The Cenotaph on Hucknall Titchfield Park was illuminated for the first time ever last Saturday evening for a special open-air service to mark the centenary of the Christmas truce.
This was a widespread but unofficial ceasefire along the Western Front in 1914 during World War One. German and British soldiers crossed trenches to exchange greetings, food and gifts and to play small-scale games of football with one another.
The idea of the service came from Colin Conway, who attends Watnall Road Baptist Church, Hucknall. He organised the service along with Churches Together and the Hucknall branch of the Royal British Legion.

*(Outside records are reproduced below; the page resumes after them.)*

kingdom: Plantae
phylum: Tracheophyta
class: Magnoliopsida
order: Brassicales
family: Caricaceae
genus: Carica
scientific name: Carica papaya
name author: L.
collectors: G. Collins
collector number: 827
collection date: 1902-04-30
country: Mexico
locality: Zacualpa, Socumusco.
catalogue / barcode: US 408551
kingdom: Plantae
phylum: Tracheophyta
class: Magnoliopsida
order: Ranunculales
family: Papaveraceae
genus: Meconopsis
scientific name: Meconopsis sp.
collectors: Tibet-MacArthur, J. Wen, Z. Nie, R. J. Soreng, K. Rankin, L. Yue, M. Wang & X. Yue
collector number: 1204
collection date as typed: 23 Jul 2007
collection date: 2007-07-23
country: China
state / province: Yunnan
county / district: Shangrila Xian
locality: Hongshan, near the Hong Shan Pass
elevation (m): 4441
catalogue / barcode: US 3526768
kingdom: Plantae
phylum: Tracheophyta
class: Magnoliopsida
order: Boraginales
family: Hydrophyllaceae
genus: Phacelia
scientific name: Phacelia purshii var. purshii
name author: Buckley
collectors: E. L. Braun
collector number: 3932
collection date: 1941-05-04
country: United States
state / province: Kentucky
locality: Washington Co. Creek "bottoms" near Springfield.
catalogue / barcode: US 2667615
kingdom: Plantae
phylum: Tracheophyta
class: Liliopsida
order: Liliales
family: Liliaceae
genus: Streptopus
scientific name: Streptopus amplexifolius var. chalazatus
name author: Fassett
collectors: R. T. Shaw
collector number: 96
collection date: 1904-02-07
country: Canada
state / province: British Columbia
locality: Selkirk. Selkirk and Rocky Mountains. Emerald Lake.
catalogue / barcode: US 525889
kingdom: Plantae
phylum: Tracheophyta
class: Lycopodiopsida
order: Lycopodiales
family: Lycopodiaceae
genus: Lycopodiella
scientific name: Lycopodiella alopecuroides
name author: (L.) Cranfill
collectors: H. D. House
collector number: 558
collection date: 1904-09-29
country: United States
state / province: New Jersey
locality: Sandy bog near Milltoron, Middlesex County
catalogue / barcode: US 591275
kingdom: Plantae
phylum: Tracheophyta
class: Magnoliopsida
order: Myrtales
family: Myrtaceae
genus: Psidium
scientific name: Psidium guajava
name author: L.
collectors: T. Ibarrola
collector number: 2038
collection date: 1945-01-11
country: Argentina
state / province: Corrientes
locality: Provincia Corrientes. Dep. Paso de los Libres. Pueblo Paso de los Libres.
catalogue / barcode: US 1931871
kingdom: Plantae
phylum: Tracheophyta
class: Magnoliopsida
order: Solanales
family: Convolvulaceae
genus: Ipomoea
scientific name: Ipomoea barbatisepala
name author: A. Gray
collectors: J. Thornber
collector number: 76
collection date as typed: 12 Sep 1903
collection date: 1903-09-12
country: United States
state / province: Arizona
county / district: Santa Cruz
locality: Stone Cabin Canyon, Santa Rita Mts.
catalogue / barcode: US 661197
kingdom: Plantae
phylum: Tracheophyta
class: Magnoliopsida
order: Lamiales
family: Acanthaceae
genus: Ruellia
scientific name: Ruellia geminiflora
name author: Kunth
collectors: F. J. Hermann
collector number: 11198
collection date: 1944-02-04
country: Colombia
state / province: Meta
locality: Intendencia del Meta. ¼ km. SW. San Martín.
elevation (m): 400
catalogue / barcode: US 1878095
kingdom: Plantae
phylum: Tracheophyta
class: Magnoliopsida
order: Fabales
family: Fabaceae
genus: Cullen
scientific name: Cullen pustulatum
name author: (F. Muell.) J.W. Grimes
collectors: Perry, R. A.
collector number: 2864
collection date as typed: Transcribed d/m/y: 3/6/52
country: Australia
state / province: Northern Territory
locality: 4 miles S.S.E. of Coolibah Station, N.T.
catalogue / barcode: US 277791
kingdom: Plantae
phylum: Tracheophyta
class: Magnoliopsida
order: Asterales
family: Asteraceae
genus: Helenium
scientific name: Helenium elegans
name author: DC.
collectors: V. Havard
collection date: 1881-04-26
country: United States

The Rev Stephen Ibbotson, said the truce reflected an instinctive feeling among the combatants that there should be a pause in the conflict at Christmas, which was a time when peace should reign. He said: “It began with Christmas trees set up on the German lines, the singing of carols and songs, along with banter across the divide. Eventually someone braved, ‘We not shoot, you not shoot’, and brave souls ventured into the space that divided them.”
A recording of the first verse of ‘Silent Night’ in German was played before the congregation sang the rest of the carol in English. Oliver Shaw and Daniel Harding laid wreaths on behalf of the community. Music was provided by Fiona Daft (keys) and Andrew Clay (guitar).